Microsoft Teams users will soon be able to use cloned versions of their voices to speak and translate conversation in real time, as the company unveils its new, AI-powered Interpreter tool.
Announced at the annual Microsoft Ignite conference and reported by TechCrunch, the new feature allows users to create digital replicas of their voices that can then be used to translate their speech into various languages. "Imagine being able to sound just like you in a different language. Interpreter in Teams provides real-time speech-to-speech translation during meetings, and you can opt to have it simulate your speaking voice for a more personal and engaging experience," wrote Microsoft CMO Jared Spataro in a blog post shared with the publication.
The feature will only be available to Microsoft365 subscribers, and will launch initially for English, French, German, Italian, Japanese, Korean, Portuguese, Mandarin Chinese, and Spanish.
Microsoft's Interpreter has the potential to make the business of remote work and digital socialization more accessible to a wider array of non-English speakers, though it's not yet as dynamic as a live, human translator. And beyond its express application, the tool raises even more questions about security and technological bias.
A recent study found that popular AI-powered transcription tool Whisper — also used in Microsoft's cloud computing programs — were rife for hallucinations, including inventing content or phrases when translating patient information in the medical field.

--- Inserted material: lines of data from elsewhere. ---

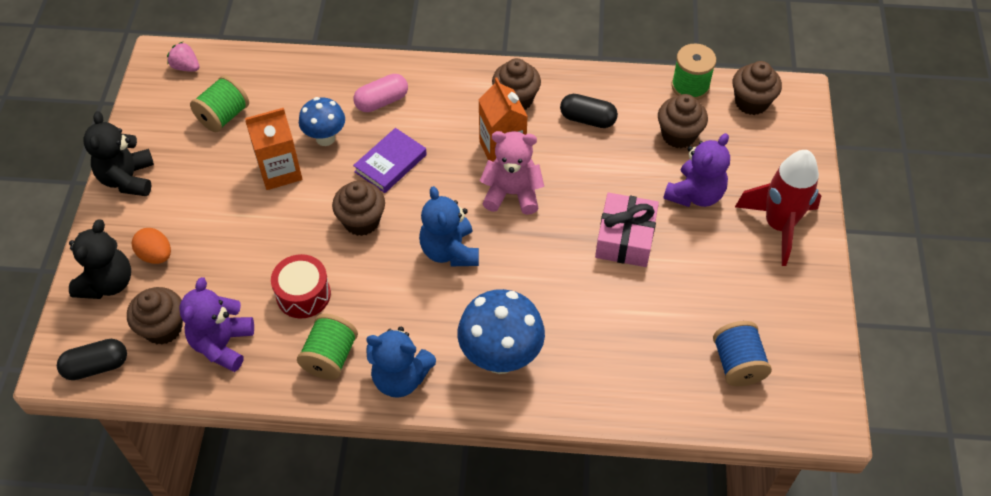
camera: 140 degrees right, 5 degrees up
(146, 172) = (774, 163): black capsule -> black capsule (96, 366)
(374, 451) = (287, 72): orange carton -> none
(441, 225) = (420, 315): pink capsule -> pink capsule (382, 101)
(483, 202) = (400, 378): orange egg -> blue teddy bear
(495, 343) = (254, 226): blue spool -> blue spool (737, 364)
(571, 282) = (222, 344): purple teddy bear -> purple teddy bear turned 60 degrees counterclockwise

This was especially true for patients with speech disorders like aphasia. The previously hyped Humane AI pin, advertised for its live translation abilities, turned out to be an inconsistent digital alternative to human translation. Addressing similar concerns for Teams' Interpreter, Microsoft told TechCrunch: "Interpreter is designed to replicate the speaker’s message as faithfully as possible without adding assumptions or extraneous information. Voice simulation can only be enabled when users provide consent via a notification during the meeting or by enabling ‘Voice simulation consent’ in settings."

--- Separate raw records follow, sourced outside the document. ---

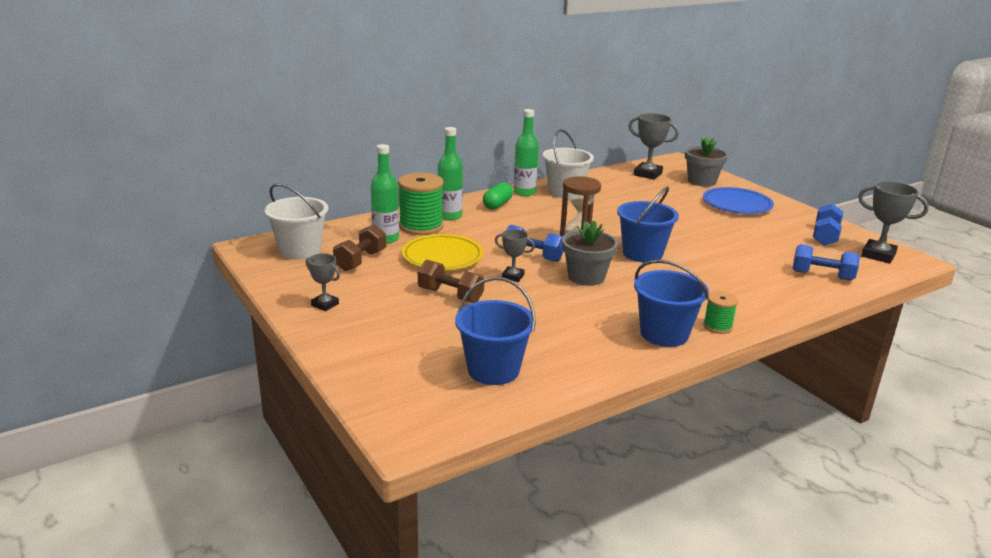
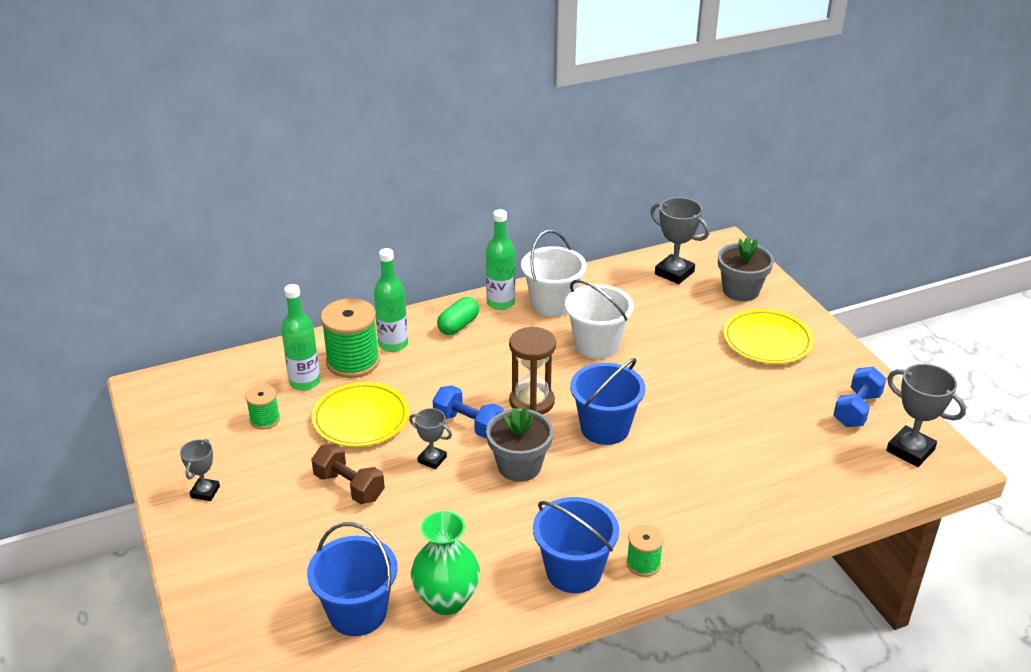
camera: 10 degrees right, 10 degrees up
(300, 250) = (201, 397): white bucket -> white bucket (597, 344)
(325, 304) = (205, 492): grey trophy -> grey trophy turned 60 degrees clockwise
(360, 261) = (265, 419): brown dumbbell -> green spool
(567, 357) = (446, 600): none -> green vase
(737, 205) = (767, 341): blue plate -> yellow plate
(822, 275) = (816, 483): blue dumbbell -> none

The technology could have immense implications in the accessibility space, with notable figures like U.S. representative Jennifer Wexton amplifying the use of personalized high-tech voice cloning for people with atypical speech. But it has also prompted concerns about nonconsensual deepfake uses and the potential for the tech to be a tool in the arsenal of scammers. Powerful AI speech cloning tech — Microsoft's is reportedly impressively human-like — has evoked ethical concerns, with Microsoft's own CEO calling for stronger guardrails and AI governance in the face of increasing celebrity deepfakes.
Still, the buzz around voice cloning, bolstered by the AI craze, has only grown among the industry's innovators, adding to previous investments in AI speech-to-text translation. Last year, Apple announced its Personal Voice feature, a machine learning tool that creates a synthesized version of a user's voice that can be used in live text-to-speech situations, like FaceTime, and was advertised as an accessibility. Microsoft unveiled its own Personal Voice feature around the same time, powered by its Azure AI and available in 90 languages.